You don’t have to be bearish on the economy to be optimistic on the bond market. Here’s why
As we head into 2024 we think that the next phase for the US Federal Reserve is likely a pause while the central bank assesses the impact of the tighter lending and financial conditions it has established. Investors should expect a lot of talk about whether the Fed will achieve a soft landing, but bond investors have a unique opportunity to generate attractive returns either way. Here’s our rationale:
Bonds have performed well around Fed pauses
Typically, Fed pauses like this last less than a year, and it doesn’t take a cut in rates for bonds to rally. History suggests that when the Fed reaches the peak of its rate hike cycle, overall bond performance in the period afterwards is exceptional (Figure 1).
Figure 1: bond returns after Fed rate hike peaks1
(Average forward return after a pause, %)
Source: Columbia Threadneedle Investments
We’re not in the hard landing camp, but given the unknown magnitude of an economic slowdown and the level of inflation, we think that where investors are on the quality spectrum will make a difference. While lower-rated bonds have been strong performers in 2023, we think the market is going to be more discerning as we head into 2024. We expect higher quality bonds will be the best bond performers over the next year.
We also think performance will be more dispersed than it has been. As we enter a higher-for-longer rate environment we should see more separation between the winners and the losers – especially in lower-quality segments of the market. This will make credit selection more important, which is one of our core strengths.
Investors can lock in higher rates for the long term
Bond yields have risen to levels we haven’t seen in decades. We think investors shouldn’t miss the opportunity to lock in higher yields for the long term – not to mention the total return potential as prices on those bonds rise. It is also a great incentive to move out of cash. There has been a money market renaissance as investors realised they can own cash and get a competitive yield. The attractiveness of cash will start to fade when short-term interest rates move lower and the diversification benefits of owning high-quality, long-term bonds at higher yields start to make more sense.
Looking outside the US, opportunities may be even more striking in Europe, despite lower absolute yields. Unlike the US, Europe is coming off not just near-zero interest rates, but negative rates. Now, we’re not only seeing positive real interest rates but also wider credit spreads. That means you’re going to get more risk premium for a similarly rated bond in Europe than you would in the US.
There’s more than one way to take advantage
There are two ways to invest in the bond market in 2024 that we think are equally valid, depending on how you feel about the economy:
1 Get paid with higher-yielding credit
If you feel growth will remain resilient (Stable growth in Figure 2) and are comfortable with the risk, the income from high yield bonds and bank loans can be a good addition to a diversified portfolio.

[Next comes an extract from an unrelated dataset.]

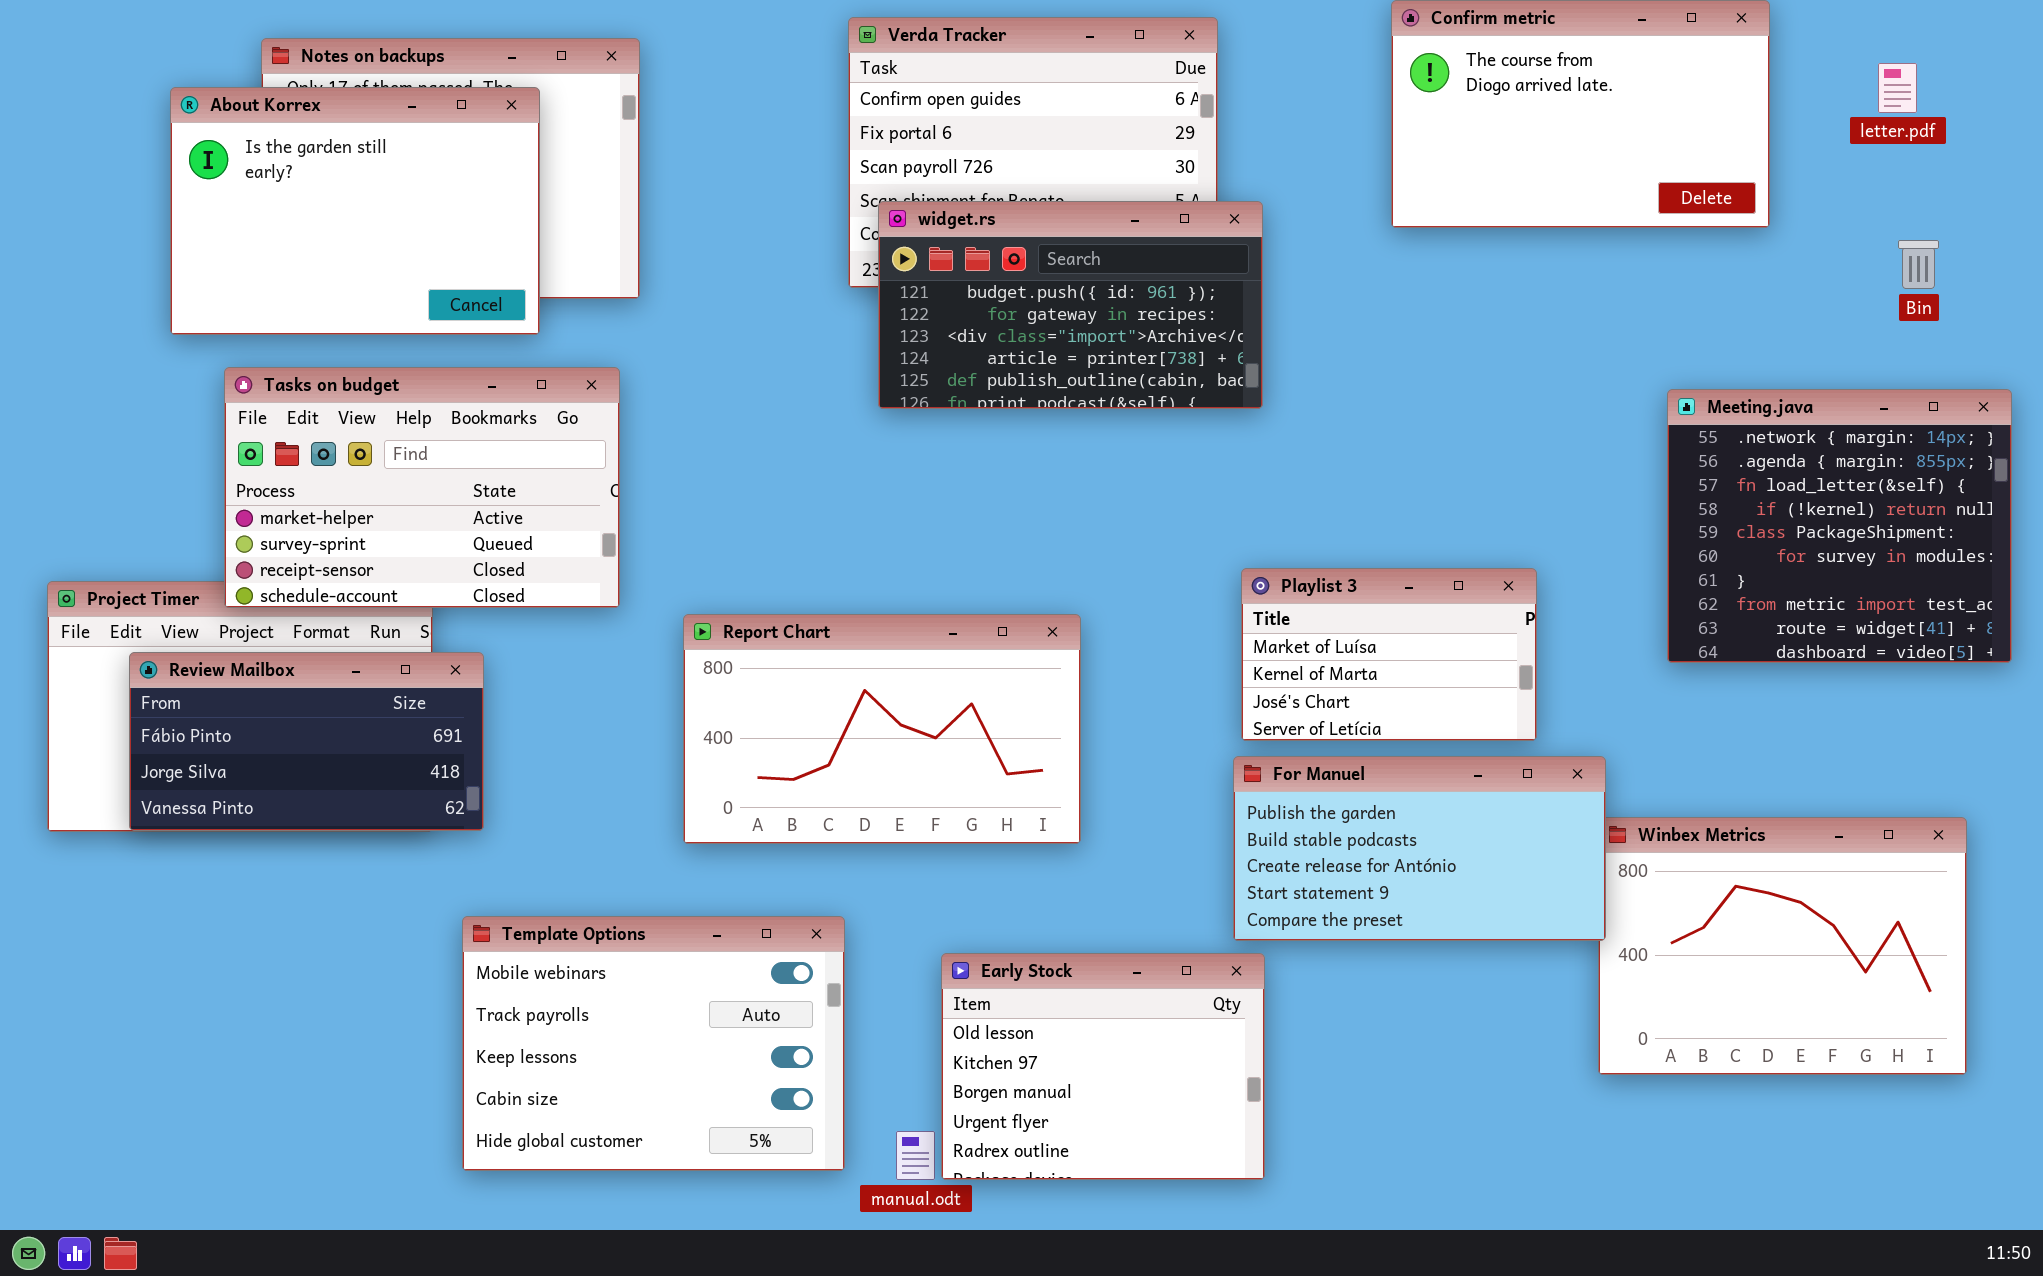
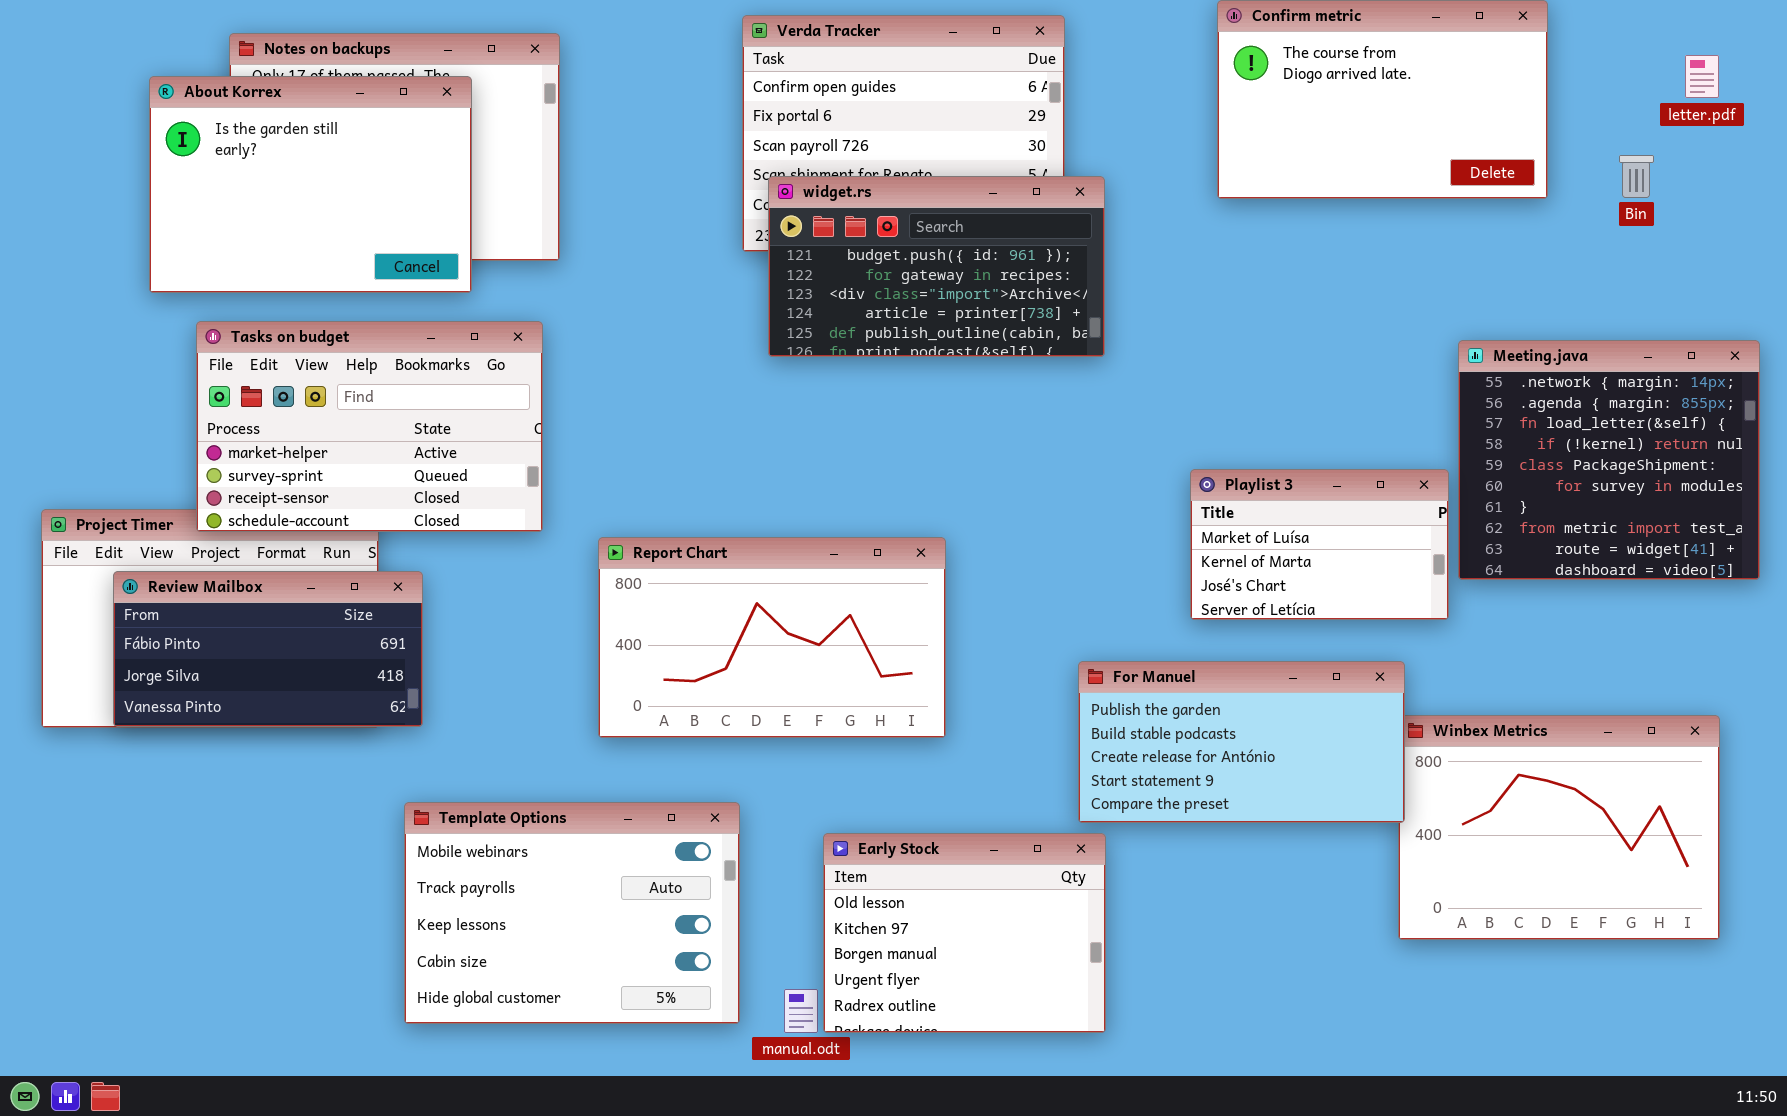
letter.pdf: [1878,63,1917,113] -> [1685,55,1719,98], moved
Bin: [1898,240,1939,289] -> [1619,155,1654,198], moved
Playlist 3: [1241,568,1537,741] -> [1190,469,1449,620], moved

Figure 2: economic and inflationary outcomes
2 Seek income and protection with high-quality bonds.
If you’re not as confident about the economic outlook (Recession in Figure 2), you can take advantage of high-quality, duration-sensitive assets like Treasuries or municipals. These can be higher-quality assets that may help to protect from loss if we do have a harder landing.

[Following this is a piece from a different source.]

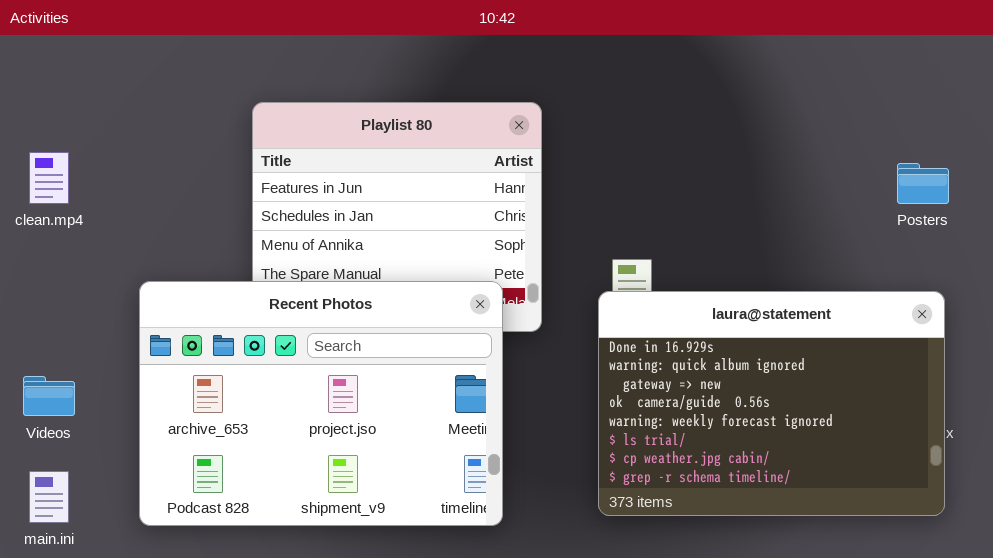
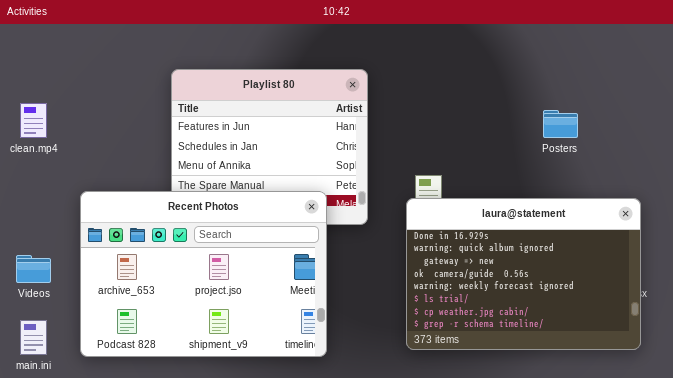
Posters: [897,163,949,204] -> [543,110,578,138], moved
Recent Photos: [139,281,503,526] -> [80,191,327,357], moved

Our optimism for bonds is balanced by a realistic view of a still uncertain economy, but we think a hard landing is unlikely. More importantly, we believe the peak in rates is near and a Fed pause will be a significant market event. It’s an inflection point that has historically delivered outsized returns for bond holders. Combined with the opportunity to lock in attractive yields, we think now is an opportune time for investors to participate in the bond market.